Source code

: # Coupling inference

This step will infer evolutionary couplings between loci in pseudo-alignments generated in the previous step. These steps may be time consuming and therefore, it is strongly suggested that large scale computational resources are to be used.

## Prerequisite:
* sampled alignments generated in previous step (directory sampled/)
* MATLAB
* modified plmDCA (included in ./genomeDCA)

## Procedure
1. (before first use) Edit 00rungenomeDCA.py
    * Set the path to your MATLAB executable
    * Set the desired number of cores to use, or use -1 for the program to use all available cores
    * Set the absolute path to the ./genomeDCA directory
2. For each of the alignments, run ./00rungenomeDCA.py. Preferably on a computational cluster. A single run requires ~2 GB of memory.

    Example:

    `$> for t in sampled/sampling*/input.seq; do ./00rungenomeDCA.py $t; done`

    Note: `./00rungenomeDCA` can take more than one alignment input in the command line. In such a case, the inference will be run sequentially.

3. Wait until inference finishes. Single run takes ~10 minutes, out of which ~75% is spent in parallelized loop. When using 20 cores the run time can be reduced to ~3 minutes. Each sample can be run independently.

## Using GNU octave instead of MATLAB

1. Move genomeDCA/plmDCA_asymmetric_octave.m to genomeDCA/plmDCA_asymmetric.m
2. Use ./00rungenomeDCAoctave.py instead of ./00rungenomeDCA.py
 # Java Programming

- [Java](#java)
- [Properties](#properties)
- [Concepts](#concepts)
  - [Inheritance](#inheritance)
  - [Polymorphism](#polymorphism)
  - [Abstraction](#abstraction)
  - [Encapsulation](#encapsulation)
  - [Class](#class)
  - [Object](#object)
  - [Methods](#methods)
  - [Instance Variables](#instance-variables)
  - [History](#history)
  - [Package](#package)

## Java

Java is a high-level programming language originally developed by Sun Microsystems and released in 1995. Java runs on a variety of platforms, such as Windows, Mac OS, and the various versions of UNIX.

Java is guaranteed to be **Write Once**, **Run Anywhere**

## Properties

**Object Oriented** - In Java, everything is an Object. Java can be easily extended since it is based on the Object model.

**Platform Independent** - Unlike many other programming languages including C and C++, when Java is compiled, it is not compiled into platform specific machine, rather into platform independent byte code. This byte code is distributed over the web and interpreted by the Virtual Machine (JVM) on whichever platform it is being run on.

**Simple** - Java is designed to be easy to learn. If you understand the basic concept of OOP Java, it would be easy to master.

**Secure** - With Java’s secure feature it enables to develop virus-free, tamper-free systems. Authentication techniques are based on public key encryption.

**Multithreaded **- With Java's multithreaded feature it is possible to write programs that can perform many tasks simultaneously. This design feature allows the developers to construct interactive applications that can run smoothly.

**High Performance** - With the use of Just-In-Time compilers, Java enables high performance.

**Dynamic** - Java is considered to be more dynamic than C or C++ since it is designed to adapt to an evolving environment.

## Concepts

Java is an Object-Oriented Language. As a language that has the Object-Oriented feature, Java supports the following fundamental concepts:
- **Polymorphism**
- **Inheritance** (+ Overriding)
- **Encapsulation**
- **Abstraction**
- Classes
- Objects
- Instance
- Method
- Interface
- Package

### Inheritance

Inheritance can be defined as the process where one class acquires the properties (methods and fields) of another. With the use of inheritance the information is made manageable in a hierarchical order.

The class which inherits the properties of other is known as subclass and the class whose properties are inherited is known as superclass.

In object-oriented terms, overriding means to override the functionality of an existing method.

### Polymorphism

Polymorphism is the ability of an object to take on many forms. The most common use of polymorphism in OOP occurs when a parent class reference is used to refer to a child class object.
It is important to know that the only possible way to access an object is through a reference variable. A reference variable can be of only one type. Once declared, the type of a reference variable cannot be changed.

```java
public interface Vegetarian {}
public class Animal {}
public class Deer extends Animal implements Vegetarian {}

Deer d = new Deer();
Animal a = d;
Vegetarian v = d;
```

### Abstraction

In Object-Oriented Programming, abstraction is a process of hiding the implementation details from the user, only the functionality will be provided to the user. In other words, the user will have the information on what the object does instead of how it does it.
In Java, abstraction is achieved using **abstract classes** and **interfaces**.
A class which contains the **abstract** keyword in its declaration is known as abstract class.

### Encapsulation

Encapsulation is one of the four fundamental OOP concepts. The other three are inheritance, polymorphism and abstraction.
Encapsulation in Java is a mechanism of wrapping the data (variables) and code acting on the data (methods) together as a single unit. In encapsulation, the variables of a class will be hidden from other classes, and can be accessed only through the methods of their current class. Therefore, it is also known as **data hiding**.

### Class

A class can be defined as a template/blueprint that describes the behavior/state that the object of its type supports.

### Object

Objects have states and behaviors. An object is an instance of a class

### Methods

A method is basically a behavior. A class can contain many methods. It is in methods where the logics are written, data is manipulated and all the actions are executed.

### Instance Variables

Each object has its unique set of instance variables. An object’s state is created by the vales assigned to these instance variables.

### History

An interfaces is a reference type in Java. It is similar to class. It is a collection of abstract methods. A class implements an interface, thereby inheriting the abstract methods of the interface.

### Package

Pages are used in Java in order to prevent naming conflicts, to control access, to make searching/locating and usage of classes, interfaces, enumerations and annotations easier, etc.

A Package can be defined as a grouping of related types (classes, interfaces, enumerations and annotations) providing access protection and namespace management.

◆ Task details:
Only the lines above from the line containing "easy to master." through the line containing "Inheritance can be" should be retyped, exactly and with both ends included.

◆ Task solution:
**Simple** - Java is designed to be easy to learn. If you understand the basic concept of OOP Java, it would be easy to master.

**Secure** - With Java’s secure feature it enables to develop virus-free, tamper-free systems. Authentication techniques are based on public key encryption.

**Multithreaded **- With Java's multithreaded feature it is possible to write programs that can perform many tasks simultaneously. This design feature allows the developers to construct interactive applications that can run smoothly.

**High Performance** - With the use of Just-In-Time compilers, Java enables high performance.

**Dynamic** - Java is considered to be more dynamic than C or C++ since it is designed to adapt to an evolving environment.

## Concepts

Java is an Object-Oriented Language. As a language that has the Object-Oriented feature, Java supports the following fundamental concepts:
- **Polymorphism**
- **Inheritance** (+ Overriding)
- **Encapsulation**
- **Abstraction**
- Classes
- Objects
- Instance
- Method
- Interface
- Package

### Inheritance

Inheritance can be defined as the process where one class acquires the properties (methods and fields) of another. With the use of inheritance the information is made manageable in a hierarchical order.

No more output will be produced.